What's going on behind the scenes is the following:

(F a -> G a) -> X means forall a. (F a -> G a) -> X, which means /\a -> (F a -> G a) -> X. /\ is the type-level lambda. That is, the caller gets to pass in a single type a and a function of type F a -> G a for that particular choice of a.

(forall a.
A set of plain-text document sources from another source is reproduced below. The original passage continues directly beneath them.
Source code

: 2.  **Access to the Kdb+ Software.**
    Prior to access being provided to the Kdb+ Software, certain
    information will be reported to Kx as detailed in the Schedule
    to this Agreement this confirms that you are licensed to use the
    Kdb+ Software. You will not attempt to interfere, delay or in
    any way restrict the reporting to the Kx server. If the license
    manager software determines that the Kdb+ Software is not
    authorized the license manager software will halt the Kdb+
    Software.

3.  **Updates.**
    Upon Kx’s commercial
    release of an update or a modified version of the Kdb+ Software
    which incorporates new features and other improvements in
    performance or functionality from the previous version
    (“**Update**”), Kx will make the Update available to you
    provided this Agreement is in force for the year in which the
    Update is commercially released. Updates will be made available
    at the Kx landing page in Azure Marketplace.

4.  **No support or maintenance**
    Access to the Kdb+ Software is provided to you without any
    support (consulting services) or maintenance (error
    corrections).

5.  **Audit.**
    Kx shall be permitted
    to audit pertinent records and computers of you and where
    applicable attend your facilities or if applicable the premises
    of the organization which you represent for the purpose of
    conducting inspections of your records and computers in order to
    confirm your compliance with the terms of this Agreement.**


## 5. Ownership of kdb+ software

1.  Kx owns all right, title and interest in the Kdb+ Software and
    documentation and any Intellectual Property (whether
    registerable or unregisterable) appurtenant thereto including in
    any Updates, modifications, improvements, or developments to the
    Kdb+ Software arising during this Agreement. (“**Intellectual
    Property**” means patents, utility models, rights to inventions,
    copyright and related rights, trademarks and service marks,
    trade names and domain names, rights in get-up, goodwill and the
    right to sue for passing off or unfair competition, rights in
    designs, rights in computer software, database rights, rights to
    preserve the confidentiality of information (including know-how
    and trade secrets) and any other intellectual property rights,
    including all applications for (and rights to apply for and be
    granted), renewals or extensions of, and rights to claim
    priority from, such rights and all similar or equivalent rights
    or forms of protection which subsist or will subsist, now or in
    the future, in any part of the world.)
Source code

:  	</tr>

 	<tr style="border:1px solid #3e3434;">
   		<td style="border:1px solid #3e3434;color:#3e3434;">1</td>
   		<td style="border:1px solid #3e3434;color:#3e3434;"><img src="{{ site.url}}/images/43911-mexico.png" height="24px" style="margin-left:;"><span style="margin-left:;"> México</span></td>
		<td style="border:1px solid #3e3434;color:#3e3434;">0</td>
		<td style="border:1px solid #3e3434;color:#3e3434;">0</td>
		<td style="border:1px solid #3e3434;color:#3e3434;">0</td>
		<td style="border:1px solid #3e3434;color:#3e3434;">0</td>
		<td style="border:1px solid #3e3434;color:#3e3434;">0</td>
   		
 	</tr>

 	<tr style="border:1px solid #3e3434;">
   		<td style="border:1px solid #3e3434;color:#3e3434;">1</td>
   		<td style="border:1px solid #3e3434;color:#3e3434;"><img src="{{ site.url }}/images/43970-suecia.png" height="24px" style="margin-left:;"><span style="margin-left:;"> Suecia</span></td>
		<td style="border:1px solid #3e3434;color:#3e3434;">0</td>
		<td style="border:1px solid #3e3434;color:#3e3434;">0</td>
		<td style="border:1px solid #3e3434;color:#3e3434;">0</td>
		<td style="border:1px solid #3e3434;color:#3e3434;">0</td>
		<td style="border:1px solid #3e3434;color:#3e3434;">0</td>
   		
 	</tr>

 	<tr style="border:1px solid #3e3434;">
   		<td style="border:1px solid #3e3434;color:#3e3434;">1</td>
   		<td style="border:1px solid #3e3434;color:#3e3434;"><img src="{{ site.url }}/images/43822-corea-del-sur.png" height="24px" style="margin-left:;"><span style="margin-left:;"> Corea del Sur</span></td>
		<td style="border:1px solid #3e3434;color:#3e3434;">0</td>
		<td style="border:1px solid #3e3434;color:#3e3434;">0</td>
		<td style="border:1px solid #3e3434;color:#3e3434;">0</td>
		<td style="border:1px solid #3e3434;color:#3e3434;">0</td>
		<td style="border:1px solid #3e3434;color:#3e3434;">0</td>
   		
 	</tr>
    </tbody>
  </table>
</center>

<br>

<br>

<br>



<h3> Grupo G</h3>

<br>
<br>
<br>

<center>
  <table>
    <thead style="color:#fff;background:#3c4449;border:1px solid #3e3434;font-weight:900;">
F a -> G a) -> X means (/\a -> F a -> G a) -> X and the caller has to pass in a function which the callee can specialise to many choices of a.

Answer 3

Lets play the game:

Prelude> let f str = (read str, read str)
Prelude> f "1" :: (Int, Float)
(1,1.0)

Works as expected.

Prelude> let f str = (read1 str, read1 str) where read1 = read
Prelude> f "1" :: (Int, Float)
(1,1.0)

Works too.

Prelude> let f read1 str = (read1 str, read1 str)
Prelude> f read "1" :: (Int, Float)

<interactive>:21:1:
    Couldn't match type ‘Int’ with ‘Float’
    Expected type: (Int, Float)
      Actual type: (Int, Int)
    In the expression: f read "1" :: (Int, Float)
    In an equation for ‘it’: it = f read "1" :: (Int, Float)

But this doesn't. What the difference?

The last f has the next type:

Prelude> :t f
f :: (t1 -> t) -> t1 -> (t, t)

So it doesn't work for clear reason, both elements of the tuple should have the same type.

The fix is like that:

Prelude> :set -XRankNTypes 
Prelude> let f read1 str = (read1 str, read1 str); f :: (Read a1, Read a2) => (forall a . Read a => str -> a) -> str -> (a1, a2)
Prelude> f read "1" :: (Int, Float)
(1,1.0)

Unlikely I can come with good explanation of RankNTypes, so I'd not even try. There is enough resources in web.